La Libye a enjoint mardi les États-Unis
de lui remettre "immédiatement" Abou Anas al-Libi, un chef présumé d'Al-Qaïda
capturé le week-end dernier par un commando américain à Tripoli. Barack Obama a
lui affirmé que l'islamiste libyen serait jugé par la justice américaine.
Le ton monte entre Tripoli et Washington à propos d'Abou Anas al-Libi. Capturé
le week-end dernier par des forces spéciales américaines à Tripoli, cet
islamiste radical libyen, chef présumé d'Al-Qaïda, est désormais réclamé à voix
haute par le gouvernement libyen, très embarrassé par cette affaire.
Dans un communiqué lu par son
porte-parole, Omar Hmidan, le Congrès général national libyen (CGN), la plus
haute autorité politique de Libye, a souligné "la nécessité de la remise
immédiate du citoyen libyen", qualifiant le raid américain de "violation
flagrante de la souveraineté nationale". Il s'agit de la première réaction
officielle libyenne condamnant clairement l'opération américaine, le
gouvernement ayant jusqu'ici tenu des propos mesurés.

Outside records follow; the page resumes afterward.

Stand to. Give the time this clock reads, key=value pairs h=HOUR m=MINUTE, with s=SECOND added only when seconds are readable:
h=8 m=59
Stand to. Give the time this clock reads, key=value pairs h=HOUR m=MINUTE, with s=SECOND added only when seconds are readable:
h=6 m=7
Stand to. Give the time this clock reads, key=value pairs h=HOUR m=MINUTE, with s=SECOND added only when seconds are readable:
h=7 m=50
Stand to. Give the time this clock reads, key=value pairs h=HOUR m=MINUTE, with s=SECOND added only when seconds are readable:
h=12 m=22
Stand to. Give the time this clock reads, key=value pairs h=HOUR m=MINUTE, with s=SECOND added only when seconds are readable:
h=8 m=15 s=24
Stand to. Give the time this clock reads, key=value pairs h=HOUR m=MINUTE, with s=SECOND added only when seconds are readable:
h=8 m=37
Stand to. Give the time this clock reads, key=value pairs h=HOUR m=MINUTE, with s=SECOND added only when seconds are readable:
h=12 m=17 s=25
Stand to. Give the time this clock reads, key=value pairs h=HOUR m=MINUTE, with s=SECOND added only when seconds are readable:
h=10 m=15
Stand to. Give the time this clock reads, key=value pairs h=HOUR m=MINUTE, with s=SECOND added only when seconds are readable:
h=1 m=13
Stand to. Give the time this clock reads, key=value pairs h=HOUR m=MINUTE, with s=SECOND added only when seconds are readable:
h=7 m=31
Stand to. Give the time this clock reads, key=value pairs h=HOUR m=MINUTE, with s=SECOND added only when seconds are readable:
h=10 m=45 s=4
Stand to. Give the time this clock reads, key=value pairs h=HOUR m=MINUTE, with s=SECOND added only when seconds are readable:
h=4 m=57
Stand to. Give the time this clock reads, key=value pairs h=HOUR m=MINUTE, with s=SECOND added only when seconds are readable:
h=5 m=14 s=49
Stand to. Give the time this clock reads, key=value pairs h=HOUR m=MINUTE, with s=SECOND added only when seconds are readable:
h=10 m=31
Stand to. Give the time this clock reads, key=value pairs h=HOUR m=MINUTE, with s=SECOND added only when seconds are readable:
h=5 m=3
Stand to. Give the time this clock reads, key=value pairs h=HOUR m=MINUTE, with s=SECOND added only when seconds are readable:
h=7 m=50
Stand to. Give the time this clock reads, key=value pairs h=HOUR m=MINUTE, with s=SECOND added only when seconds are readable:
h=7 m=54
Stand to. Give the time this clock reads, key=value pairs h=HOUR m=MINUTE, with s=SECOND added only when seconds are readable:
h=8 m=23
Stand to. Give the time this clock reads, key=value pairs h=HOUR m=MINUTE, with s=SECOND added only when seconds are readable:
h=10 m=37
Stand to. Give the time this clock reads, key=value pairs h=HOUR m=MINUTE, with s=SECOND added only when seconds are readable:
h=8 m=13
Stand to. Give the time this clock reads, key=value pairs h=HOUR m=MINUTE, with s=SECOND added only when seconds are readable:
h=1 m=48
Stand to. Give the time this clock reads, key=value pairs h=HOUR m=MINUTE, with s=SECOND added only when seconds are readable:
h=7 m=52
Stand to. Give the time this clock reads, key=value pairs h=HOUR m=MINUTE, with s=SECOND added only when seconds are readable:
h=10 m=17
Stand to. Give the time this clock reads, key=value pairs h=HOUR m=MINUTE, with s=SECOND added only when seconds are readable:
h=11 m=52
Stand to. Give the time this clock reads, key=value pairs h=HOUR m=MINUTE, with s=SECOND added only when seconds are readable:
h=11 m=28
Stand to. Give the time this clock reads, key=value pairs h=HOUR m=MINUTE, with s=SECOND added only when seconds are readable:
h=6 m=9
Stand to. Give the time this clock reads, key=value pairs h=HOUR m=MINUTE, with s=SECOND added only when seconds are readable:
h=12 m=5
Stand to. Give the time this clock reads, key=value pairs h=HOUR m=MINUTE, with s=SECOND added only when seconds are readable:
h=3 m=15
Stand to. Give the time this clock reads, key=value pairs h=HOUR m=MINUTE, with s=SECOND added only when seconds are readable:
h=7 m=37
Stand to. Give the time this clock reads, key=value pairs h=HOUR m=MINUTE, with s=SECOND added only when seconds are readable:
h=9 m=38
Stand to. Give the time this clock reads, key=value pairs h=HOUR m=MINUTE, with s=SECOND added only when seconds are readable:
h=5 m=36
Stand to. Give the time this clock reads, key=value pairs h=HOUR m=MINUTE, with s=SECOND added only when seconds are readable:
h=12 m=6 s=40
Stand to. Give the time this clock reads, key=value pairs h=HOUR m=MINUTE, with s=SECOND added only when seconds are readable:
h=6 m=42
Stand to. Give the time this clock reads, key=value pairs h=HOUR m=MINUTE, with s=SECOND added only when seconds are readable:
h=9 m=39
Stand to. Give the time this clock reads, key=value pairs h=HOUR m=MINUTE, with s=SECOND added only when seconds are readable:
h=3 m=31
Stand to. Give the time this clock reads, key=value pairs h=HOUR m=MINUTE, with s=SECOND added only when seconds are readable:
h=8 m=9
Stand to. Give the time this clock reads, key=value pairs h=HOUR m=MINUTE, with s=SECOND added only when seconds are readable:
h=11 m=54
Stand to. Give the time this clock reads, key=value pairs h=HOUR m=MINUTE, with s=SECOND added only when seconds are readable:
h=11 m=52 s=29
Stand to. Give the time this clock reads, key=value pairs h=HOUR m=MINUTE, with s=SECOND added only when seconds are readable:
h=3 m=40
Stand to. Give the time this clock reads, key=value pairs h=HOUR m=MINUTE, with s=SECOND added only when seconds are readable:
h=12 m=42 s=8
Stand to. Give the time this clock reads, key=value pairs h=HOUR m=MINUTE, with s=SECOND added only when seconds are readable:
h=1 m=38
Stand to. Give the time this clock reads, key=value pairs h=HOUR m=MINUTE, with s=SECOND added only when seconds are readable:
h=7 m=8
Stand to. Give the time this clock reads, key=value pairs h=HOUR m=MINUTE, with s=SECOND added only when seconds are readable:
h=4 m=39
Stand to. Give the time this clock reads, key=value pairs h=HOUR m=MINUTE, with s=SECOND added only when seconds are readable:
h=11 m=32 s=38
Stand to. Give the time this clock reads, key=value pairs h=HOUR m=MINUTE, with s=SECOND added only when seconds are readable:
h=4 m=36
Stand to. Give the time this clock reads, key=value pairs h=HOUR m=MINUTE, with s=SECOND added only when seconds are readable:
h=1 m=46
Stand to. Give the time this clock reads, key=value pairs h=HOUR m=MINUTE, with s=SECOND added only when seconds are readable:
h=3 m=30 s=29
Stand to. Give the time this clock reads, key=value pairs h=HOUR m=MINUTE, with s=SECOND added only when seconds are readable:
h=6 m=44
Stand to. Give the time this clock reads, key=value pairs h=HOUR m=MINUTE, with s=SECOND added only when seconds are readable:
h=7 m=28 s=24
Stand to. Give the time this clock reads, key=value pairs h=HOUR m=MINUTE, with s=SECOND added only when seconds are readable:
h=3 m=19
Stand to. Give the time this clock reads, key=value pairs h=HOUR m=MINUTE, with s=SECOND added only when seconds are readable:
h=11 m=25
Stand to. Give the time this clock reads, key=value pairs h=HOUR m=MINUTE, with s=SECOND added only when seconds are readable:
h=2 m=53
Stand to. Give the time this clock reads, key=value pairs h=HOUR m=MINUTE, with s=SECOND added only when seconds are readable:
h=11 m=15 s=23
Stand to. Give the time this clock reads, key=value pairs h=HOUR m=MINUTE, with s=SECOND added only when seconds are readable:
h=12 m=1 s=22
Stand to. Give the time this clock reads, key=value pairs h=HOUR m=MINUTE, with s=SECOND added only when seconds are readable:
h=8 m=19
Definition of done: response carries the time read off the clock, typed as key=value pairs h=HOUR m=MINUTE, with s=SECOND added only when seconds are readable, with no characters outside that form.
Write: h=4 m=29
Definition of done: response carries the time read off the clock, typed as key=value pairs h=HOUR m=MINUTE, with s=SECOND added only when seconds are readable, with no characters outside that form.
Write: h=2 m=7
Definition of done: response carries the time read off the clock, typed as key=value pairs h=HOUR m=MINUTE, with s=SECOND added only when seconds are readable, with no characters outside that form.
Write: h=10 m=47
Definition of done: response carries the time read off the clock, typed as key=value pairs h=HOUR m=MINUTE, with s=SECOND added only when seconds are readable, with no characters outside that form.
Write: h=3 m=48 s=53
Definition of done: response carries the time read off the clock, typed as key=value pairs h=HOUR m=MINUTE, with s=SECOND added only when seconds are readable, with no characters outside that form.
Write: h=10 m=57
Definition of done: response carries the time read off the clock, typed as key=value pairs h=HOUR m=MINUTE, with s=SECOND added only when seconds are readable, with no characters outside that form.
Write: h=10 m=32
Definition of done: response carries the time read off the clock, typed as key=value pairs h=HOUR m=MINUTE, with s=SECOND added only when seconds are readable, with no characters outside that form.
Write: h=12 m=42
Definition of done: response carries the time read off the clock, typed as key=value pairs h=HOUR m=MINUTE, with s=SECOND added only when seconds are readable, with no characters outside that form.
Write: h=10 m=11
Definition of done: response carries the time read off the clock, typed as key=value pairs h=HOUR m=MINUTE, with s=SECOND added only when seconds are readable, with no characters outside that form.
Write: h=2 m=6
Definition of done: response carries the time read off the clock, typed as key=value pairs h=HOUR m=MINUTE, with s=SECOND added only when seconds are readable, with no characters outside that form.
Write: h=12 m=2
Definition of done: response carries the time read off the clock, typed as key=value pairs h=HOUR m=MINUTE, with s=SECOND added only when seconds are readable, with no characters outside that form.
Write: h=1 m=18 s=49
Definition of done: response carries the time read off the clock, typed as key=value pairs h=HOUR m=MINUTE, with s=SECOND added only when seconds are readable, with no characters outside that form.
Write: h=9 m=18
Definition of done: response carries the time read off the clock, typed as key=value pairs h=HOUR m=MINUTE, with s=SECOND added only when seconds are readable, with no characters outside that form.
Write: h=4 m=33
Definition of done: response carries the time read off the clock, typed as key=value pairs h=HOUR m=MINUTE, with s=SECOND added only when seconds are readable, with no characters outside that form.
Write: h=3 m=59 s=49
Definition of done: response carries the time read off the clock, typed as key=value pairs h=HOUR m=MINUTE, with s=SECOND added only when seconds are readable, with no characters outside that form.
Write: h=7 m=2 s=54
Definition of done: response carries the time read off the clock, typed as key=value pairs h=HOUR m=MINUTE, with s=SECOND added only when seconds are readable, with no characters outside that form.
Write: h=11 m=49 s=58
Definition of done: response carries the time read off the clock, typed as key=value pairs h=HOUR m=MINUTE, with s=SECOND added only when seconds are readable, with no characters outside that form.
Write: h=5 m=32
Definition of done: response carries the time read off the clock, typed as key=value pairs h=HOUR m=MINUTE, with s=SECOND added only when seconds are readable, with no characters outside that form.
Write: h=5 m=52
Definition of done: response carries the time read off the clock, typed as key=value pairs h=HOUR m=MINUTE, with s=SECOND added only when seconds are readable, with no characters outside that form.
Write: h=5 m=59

Après les raids en Libye et en Somalie le week-end dernier, le président Barack
Obama a promis mardi que les États-Unis continueraient à s'en prendre aux
"groupes régionaux, certains liés de façon explicite à Al-Qaïda ou à cette
idéologie, d'autres plus autonomes".
Le chef de l'État américain a cependant refusé de commenter la légalité de
l'opération à Tripoli. "Nous savons que Libi a aidé à planifier et à mettre en
œuvre des complots qui ont abouti à la mort de centaines de personnes, dont de
nombreux Américains. Nous en avons des preuves solides. Et il sera traduit en
justice", a-t-il assuré.
Raid à Tripoli
Samedi, lors d'un raid audacieux à son domicile à Tripoli, les forces spéciales
américaines ont capturé Abou Anas al-Libi, un Libyen figurant sur la liste des
personnes les plus recherchées par la police fédérale américaine (FBI), qui
offrait "jusqu'à 5 millions de dollars" pour toute information permettant son
arrestation ou sa condamnation. Selon les Américains, il a été transporté à bord
d'un navire de guerre de l'US Navy dans la région pour interrogatoire
De son vrai nom Nazih Abdul Hamed al-Raghie, ce chef présumé du réseau Al-Qaïda
était recherché par les États-Unis pour son implication présumée dans les
attentats meurtriers de 1998 contre les ambassades américaines en Tanzanie et au
Kenya (plus de 200 morts).
Le ministre libyen de la Justice Salah al-Marghani avait convoqué lundi
l'ambassadrice américaine à Tripoli pour lui "demander des réponses à plusieurs
questions relatives à l'affaire". Lors d'une conférence de presse à Tripoli, il
a précisé avoir expliqué à Mme Jones que la capture du Libyen était "un
enlèvement contraire aux lois libyennes". Salah al-Marghani a souligné que son
gouvernement "usera des moyens diplomatiques et juridiques pour garantir les
droits du citoyen libyen Nazih al-Raghie".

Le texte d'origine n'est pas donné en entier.